> _Work order_: Type out the listing below exactly. Pictures stay out of it.

> _Dataset content_:
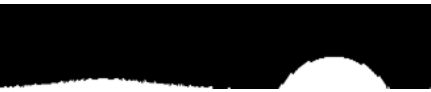
Figure 4. Normalized iris image.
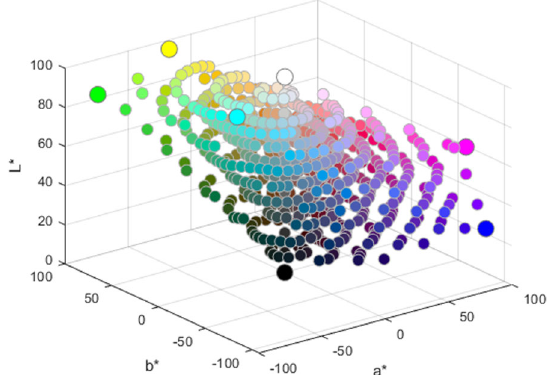
Fig. 2 Stimuli in the color ‐ naming experiment constrained by the sRGB gamut and plotted in CIEL*a*b* space. Enlarged circles denote eight color samples at the corners of the sRGB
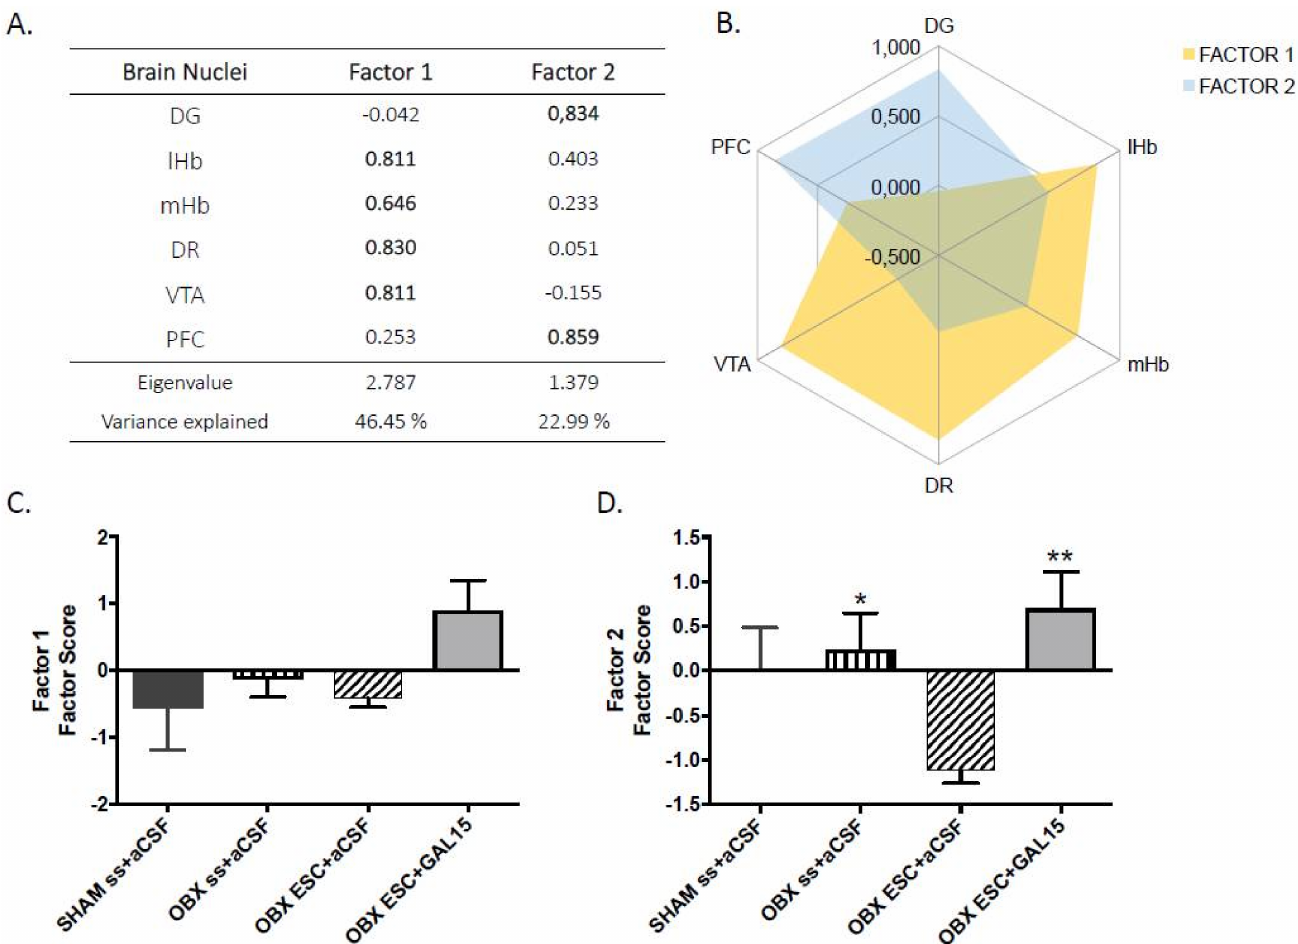
Figure 5. General regions extracted in principal component analyses. ( A ) The PCA of the number of c-Fos positive nuclei in a brain nucleus of revealed two independent dimensions (factors): Factor 1 and Factor 2. ( B ) Factor 1 was obtained from measures registered in habenula lateral (LHb), habenula medial (mHb), ventral tegmental area (VTA), and dorsal raphe (DR). Factor 2 was obtained from measures registered in dentate gyrus (DG) and prefrontal cortes (PFC). A brain nucleus was considered to be included in a factor when its loading was > 0.5 in absolute value (highlighted in bold). ( C , D ) Data represent the mean of the factor scores of the subjects in each one of the networks ± SEM of Factor 1 and 2 in SHAM SS+aCSF, OBX SS+aCSF, OBX ESC10 mg+aCSF, and OBX ESC10 mg+GAL(1-15)(1 nmol) (n = 4–5 rats per group). In Factor 1 there are no significant differences according to one way ANOVA followed by Fisher multiple comparison test. In Factor 2 * p < 0.05 versus OBX SS+aCSF and ** p < 0.01 versus OBX ESC10mg+aCSF according to one way ANOVA followed by Fisher multiple comparison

> _Answer space_:
Figure 4. Normalized iris image.
Fig. 2 Stimuli in the color ‐ naming experiment constrained by the sRGB gamut and plotted in CIEL*a*b* space. Enlarged circles denote eight color samples at the corners of the sRGB
Figure 5. General regions extracted in principal component analyses. ( A ) The PCA of the number of c-Fos positive nuclei in a brain nucleus of revealed two independent dimensions (factors): Factor 1 and Factor 2. ( B ) Factor 1 was obtained from measures registered in habenula lateral (LHb), habenula medial (mHb), ventral tegmental area (VTA), and dorsal raphe (DR). Factor 2 was obtained from measures registered in dentate gyrus (DG) and prefrontal cortes (PFC). A brain nucleus was considered to be included in a factor when its loading was > 0.5 in absolute value (highlighted in bold). ( C , D ) Data represent the mean of the factor scores of the subjects in each one of the networks ± SEM of Factor 1 and 2 in SHAM SS+aCSF, OBX SS+aCSF, OBX ESC10 mg+aCSF, and OBX ESC10 mg+GAL(1-15)(1 nmol) (n = 4–5 rats per group). In Factor 1 there are no significant differences according to one way ANOVA followed by Fisher multiple comparison test. In Factor 2 * p < 0.05 versus OBX SS+aCSF and ** p < 0.01 versus OBX ESC10mg+aCSF according to one way ANOVA followed by Fisher multiple comparison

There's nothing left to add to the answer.